The SalesOrderCreate page consists of a form cell container with two controls. If I make a change and tap “Save”, I’ll trigger a Create Entity Action which gets the data from those controls and uses them to add a new entity to the store. Notice how in the action definition below, each control is identified by its name, and the control’s value is assigned to the corresponding property of the created entity.

The SalesOrderCreate action scrapes the page for its values using target paths.

This simple example demonstrates how App Modeler allows designers to intuitively reason about connections between the UI and the data model. And this only scratches the surface of what can be accomplished with target paths. You can also use them to access data from other pages in the application, get the results of rules and actions, and index into records of a collection.

Group actions and fail them gracefully with change sets

OData allows backend developers to express multi-faceted relationships between entity types. Entities with an association defined can be linked according to their multiplicity, and these links are represented in the backend using referential constraint properties. For example, in the sample OData service used by our app, each sales order may have zero or many sales order items, but a sales order item must be linked to exactly one sales order.

OData Association between SalesOrderHeader and SalesOrderItem.

Developers should be able to build applications that obey the constraints from the data model: We shouldn’t be able to create an order item without an order, and it might not make sense to create an order without an item, either. Cancelling before both are created should cancel the entire operation. For cases like this, Offline OData provides a change set feature which allows users to perform multiple CRUD operations that will only be committed if they all succeed. This is useful from a data integrity perspective, but it can also lead to more complicated application logic. If the first Create Entity Action in an Offline OData change set succeeds but the second one fails, how does the application know to go back to the original page? The designer would have to carefully chain each action to the next and handle all the failure cases separately to ensure the right user experience.

Luckily, App Modeler provides its own concept of a change set which builds on the one from Offline OData. A Change Set Action is used to group several actions together. If any of them fail, the Change Set Action’s failure handler will be invoked and the chain will be short-circuited. This means that any data operations from inside the change set will be also be reverted.
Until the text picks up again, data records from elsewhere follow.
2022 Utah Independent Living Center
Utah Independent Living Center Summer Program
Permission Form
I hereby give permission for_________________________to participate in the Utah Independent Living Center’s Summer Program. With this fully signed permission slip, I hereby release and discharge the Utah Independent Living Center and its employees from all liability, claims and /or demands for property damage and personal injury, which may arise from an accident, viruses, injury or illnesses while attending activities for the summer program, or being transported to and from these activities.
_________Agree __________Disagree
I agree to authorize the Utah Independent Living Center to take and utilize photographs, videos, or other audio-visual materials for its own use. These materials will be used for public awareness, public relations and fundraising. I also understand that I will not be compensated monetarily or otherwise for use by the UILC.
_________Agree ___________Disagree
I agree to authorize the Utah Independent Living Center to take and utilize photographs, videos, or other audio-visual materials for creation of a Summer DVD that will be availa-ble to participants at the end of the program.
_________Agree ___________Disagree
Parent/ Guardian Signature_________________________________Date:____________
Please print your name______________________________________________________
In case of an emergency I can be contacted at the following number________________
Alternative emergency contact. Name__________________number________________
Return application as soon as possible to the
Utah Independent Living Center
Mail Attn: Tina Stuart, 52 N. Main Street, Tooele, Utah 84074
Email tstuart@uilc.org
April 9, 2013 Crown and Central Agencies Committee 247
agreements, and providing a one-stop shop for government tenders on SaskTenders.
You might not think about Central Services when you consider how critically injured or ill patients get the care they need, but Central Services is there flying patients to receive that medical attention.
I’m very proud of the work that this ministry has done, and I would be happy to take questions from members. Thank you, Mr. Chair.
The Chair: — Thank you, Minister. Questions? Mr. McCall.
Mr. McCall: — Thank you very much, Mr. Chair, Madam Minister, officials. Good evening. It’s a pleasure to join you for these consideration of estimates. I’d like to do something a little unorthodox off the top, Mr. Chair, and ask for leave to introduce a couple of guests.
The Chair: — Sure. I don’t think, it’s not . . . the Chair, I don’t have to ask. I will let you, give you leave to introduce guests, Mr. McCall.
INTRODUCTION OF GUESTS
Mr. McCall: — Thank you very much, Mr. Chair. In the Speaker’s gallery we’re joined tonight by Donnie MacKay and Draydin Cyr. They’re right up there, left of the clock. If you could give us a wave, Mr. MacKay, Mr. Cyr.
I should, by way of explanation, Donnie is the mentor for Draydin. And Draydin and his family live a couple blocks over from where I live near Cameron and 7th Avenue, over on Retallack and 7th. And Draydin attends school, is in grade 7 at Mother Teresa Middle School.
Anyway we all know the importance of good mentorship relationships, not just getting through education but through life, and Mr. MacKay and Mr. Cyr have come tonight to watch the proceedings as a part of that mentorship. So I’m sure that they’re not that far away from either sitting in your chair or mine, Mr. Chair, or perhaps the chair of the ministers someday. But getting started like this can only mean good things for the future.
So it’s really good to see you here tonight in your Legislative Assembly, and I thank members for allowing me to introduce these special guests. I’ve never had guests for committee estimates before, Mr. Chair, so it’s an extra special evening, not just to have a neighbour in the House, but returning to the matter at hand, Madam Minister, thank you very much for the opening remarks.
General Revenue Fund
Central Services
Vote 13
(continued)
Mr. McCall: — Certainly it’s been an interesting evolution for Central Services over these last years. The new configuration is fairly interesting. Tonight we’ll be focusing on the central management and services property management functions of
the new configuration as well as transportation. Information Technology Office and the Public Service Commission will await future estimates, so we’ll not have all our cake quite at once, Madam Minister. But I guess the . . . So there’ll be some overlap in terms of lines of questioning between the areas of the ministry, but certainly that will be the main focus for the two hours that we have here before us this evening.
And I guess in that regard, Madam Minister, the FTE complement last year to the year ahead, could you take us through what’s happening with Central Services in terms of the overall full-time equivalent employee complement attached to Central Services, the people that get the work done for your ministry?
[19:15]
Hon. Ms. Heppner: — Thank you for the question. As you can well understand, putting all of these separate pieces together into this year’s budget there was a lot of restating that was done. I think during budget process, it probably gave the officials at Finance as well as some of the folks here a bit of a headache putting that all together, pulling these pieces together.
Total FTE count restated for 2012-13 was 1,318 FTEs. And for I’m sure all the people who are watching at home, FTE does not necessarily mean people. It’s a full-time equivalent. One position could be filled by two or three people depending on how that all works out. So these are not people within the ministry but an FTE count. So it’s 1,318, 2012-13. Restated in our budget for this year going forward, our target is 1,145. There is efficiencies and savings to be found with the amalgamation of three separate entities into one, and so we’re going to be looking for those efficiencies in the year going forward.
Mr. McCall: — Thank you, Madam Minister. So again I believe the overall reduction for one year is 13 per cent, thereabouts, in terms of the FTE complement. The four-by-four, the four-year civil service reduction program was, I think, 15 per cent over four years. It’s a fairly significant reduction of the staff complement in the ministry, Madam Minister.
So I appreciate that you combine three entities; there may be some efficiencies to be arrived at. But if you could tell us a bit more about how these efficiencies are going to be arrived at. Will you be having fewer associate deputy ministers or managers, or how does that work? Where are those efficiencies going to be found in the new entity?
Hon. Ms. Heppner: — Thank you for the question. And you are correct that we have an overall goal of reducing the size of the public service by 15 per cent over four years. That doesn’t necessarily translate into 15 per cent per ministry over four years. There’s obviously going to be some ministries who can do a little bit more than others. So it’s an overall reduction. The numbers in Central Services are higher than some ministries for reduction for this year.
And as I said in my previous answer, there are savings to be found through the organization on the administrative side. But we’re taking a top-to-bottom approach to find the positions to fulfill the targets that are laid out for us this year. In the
Going back to the app, after we create a sales order entity, the page for creating a sales order item is displayed. This sequence is defined in a Change Set Action.

Change Set Action that combines sales order and sales order item creation.

If we cancel out of this second action, the change set is ended and the sales order we created is discarded. On the other hand, if we follow through with the item creation, both entities are created and linked. Again, App Modeler provides an intuitive way to connect the business logic with the data model itself.

As we’ve seen from these examples, App Modeler makes it easy to configure a highly performant list, to access data that’s been fetched or provided by the end user, and to define a chain of actions that’s atomic with respect to the data store and the business logic. App Modeler manages all the complexities of getting the most out of the Offline OData SDK and makes its benefits readily accessible. As you create your own apps using App Modeler, make sure to share your thoughts on how it uses Offline OData, as well as any challenges you run into along the way.